Figure 11 compares the simulation results of Strategy 1, Strategy 2, and Strategy 4 under continuous voltage faults with voltage dip 0.7 p.u. to swell 1.2 p.u. The results show that under mild faults, the control strategy in this article significantly outperforms the other strategies and is able to limit the peak rotor current to 1.846 p.u. (2 p.u. below the safety threshold) in the low-voltage stage and reduce the peak rotor current by 0.172 p.u. and 0.100 p.u. in the high-voltage stage compared to strategies 1 and 2, respectively, and at the same time stabilizes the dc-bus voltage to less than 1350 V, which is below the safety threshold. In contrast, Strategy 1 has overcurrent risk in the early stage of LVRT, and both rotor current and DC bus voltage exceed the safety threshold; Strategy 2 improves both rotor current and DC bus point voltage compared with Strategy 1, which verifies that the stator current transient component accurately reflects the transient induced EMF, i.e., the validity of feed-forward control, but there is still an overcurrent risk in the early stage of LVRT, and it can not satisfy the fault ride-through requirement. The experimental results prove that the strategy proposed in this article can effectively suppress the rotor current inrush and the DC bus overvoltage under continuous voltage faults, meeting the safety requirements for the fault ride-through of the DFIG.

5. Conclusions

In this paper, for the grid voltage continuous fault ride-through transient behavior, through theoretical analysis of stator current and transient induced electromotive force characteristics, a feed-forward control strategy based on the stator current transient component is proposed, and a virtual resistance is introduced in the low voltage stage, combined with the fuzzy control to dynamically regulate the resistance value, which synergistically forms a rotor converter segmentation control strategy with the feed-forward control. The conclusions are as follows:

(1) The relationship equation between stator current and transient induced electromotive force of a doubly-fed wind turbine is theoretically derived, and the stator current can be directly obtained to extract the transient component as a feed-forward compensation term to suppress rotor overcurrent, which is more conducive to the implementation of the project.

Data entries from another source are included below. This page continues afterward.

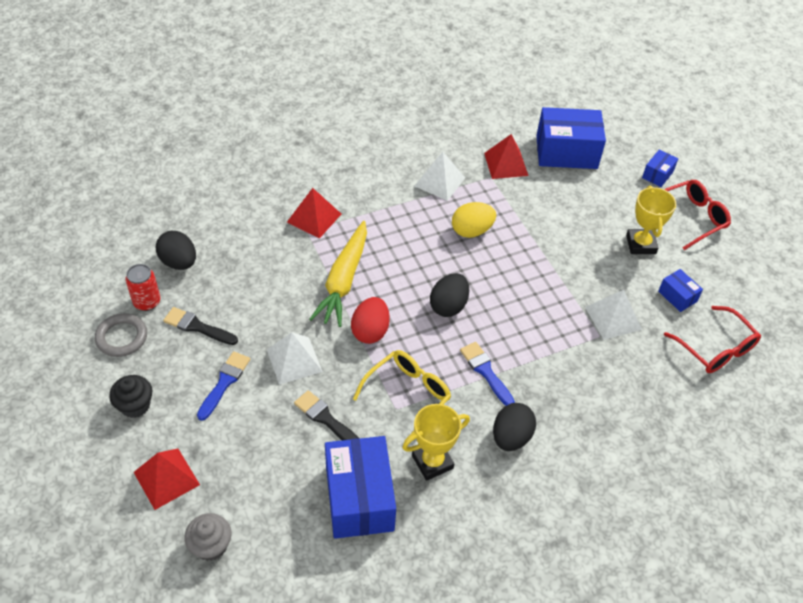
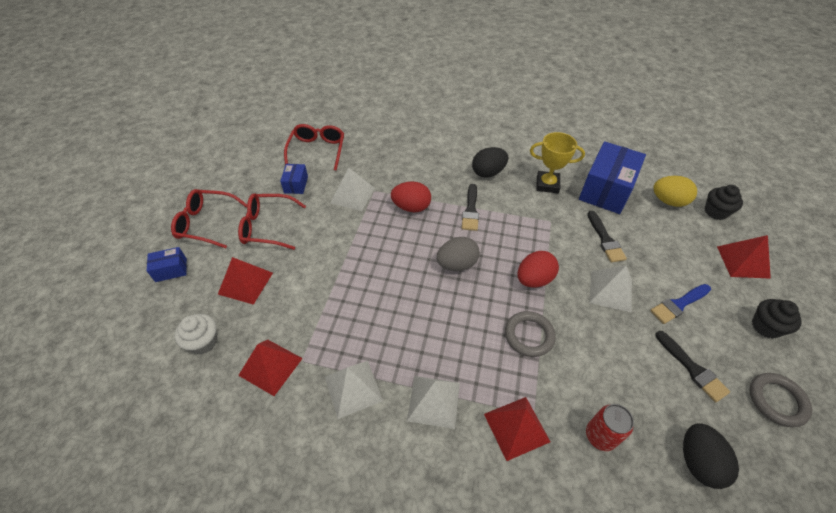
camera: 140 degrees left, 0 degrees up
(147, 302) = (744, 428): red can -> red can (600, 436)
(211, 545) = (716, 212): grey cupcake -> black cupcake
(343, 280) = (529, 335): yellow carrot -> grey ring
(380, 203) = (434, 401): none -> white pyramid
(407, 395) = (536, 224): yellow glasses -> none
(448, 306) = (457, 264): black egg -> grey egg
(471, 231) = (377, 315): yellow egg -> yellow egg (668, 201)
(485, 371) = (470, 210): blue brush -> black brush
(545, 339) = (411, 207): none -> red egg
(566, 152) = (203, 342): blue box -> white cupcake
(593, 197) = (245, 283): none -> red pyramid
(641, 244) = (268, 227): yellow trophy -> red glasses

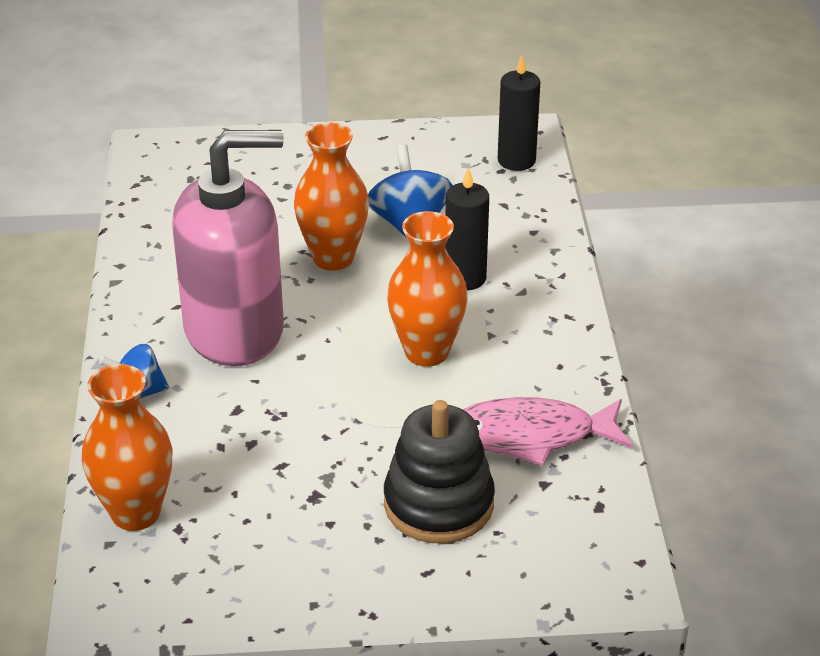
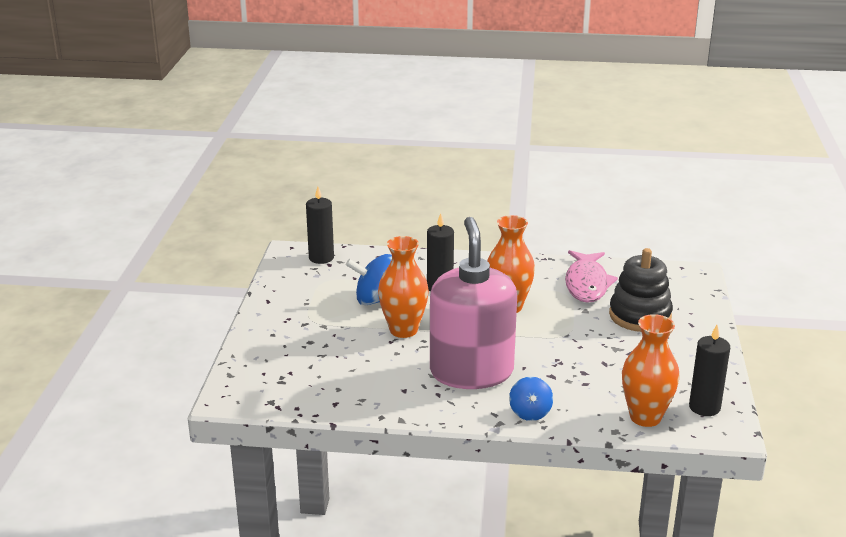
camera: 80 degrees left, 10 degrees down
(167, 582) = (704, 407): none -> black candle

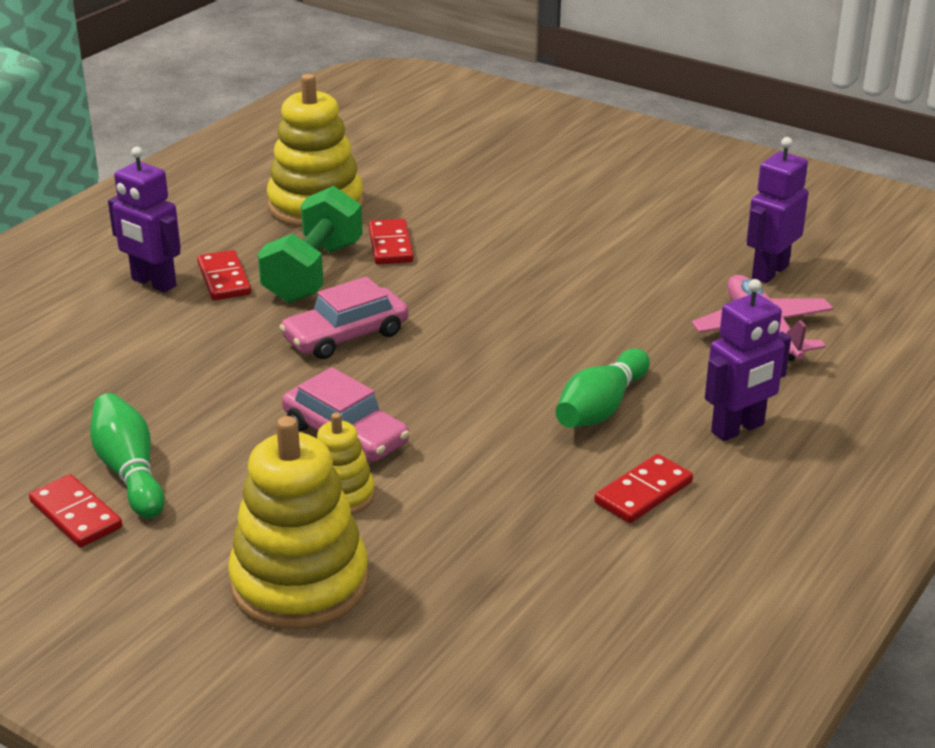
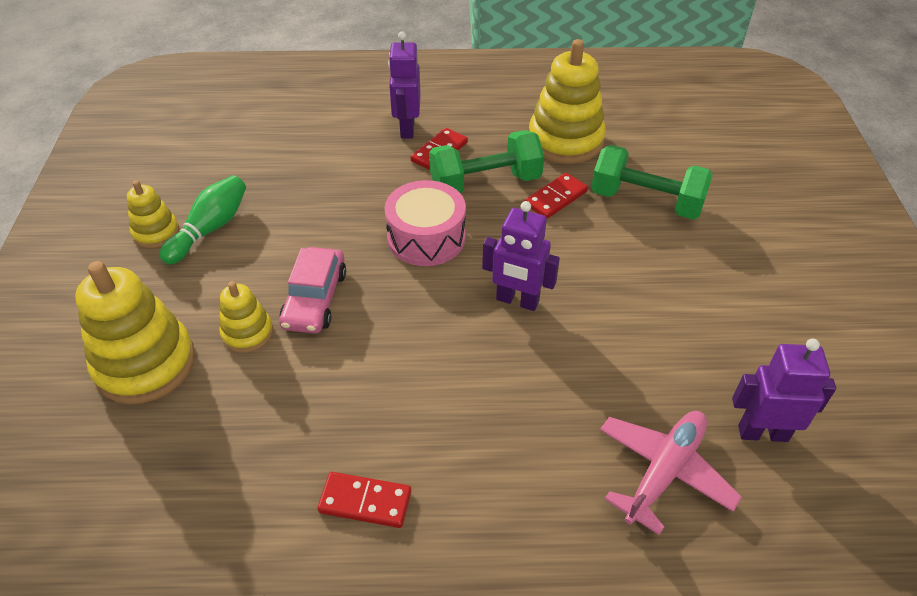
camera: 55 degrees right, 15 degrees up
(76, 515) = (156, 232): red domino -> yellow stacking toy
(345, 336) = (426, 237): pink car -> pink drum
(459, 205) = (646, 201): none -> green dumbbell
(601, 408) = (456, 418): green bowling pin -> none
(738, 429) = (500, 525): purple robot -> purple robot (517, 301)

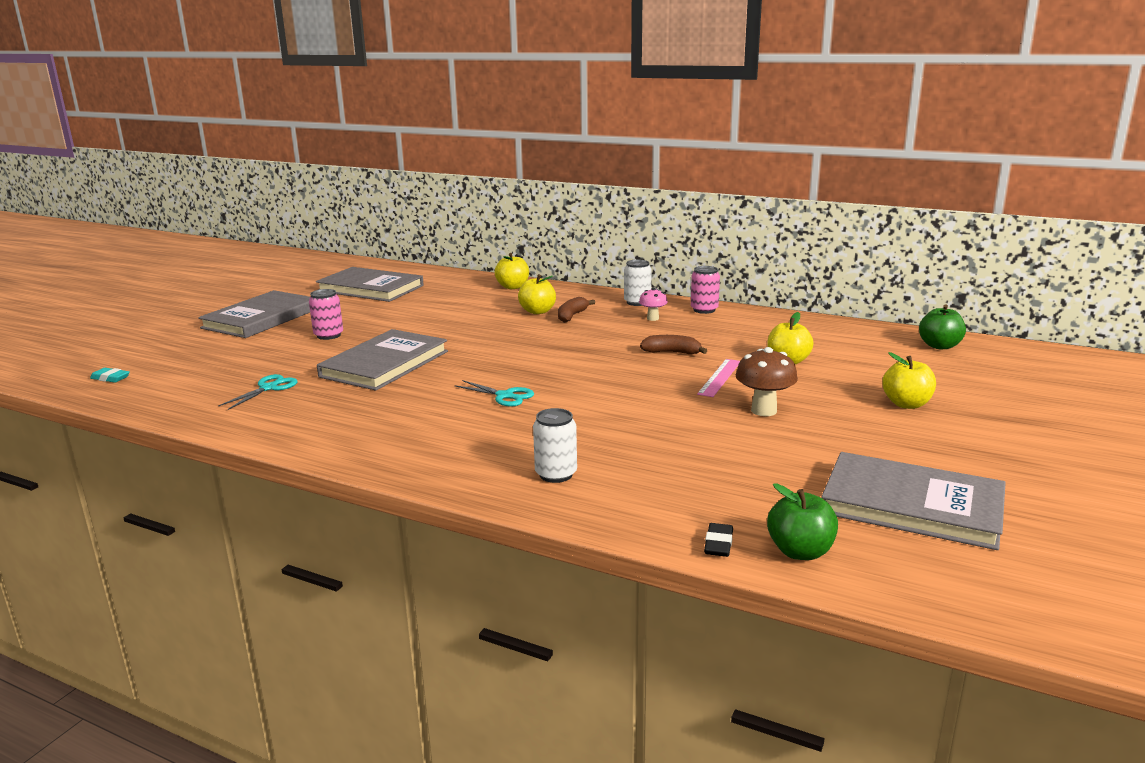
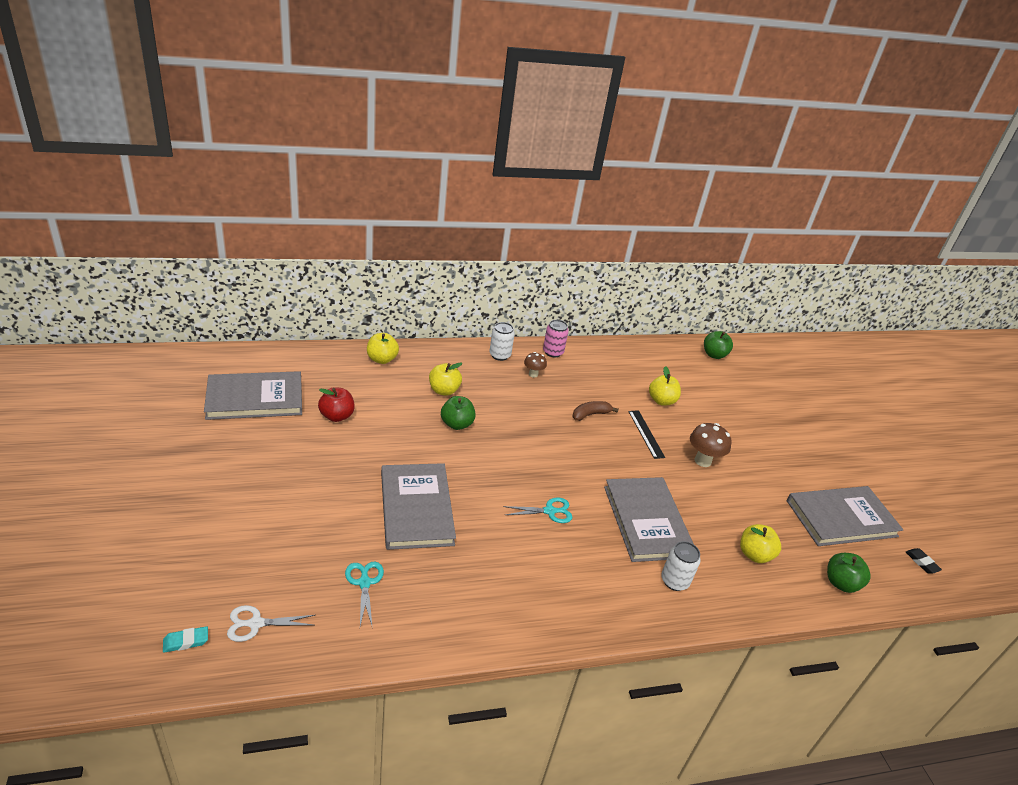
camera: 45 degrees left, 15 degrees up
(163, 384) = (256, 623): none -> white scissors
(261, 318) = (209, 484): grey book -> grey book (646, 521)
(328, 335) = (314, 487): pink can -> none
(415, 307) = (337, 416): none -> red apple
(513, 330) = (457, 424): none -> green apple
(572, 316) = (476, 389): brown banana -> none
(653, 318) = (533, 374): pink mushroom -> brown mushroom
(718, 544) = (807, 598): black eraser -> black eraser (921, 562)
(719, 377) = (646, 434): pink ruler -> black ruler
(906, 404) = (756, 424): yellow apple -> yellow apple (754, 554)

(2) In the LVRT stage of continuous fault, the coordinated control of feed-forward compensation and virtual resistance is adopted; in the HVRT stage, feed-forward control is adopted, which can effectively reduce the peak value of transient current and enhance the fault ride-through capability.

(3) Under the limitation of converter capacity, the fuzzy control algorithm is used to dynamically adjust the virtual resistance to follow the dynamic changes in faults, which ensures that the rotor current and voltage are in a safe range.

(4) The proposed strategy can improve the continuous fault ride-through performance under both light and deep faults, but it still needs to be combined with hardware protection measures or explore the synergistic optimization of software and hardware protection to complement the strengths and weaknesses under deep voltage dips, which provides a direction for the future development of fault ride-through technology.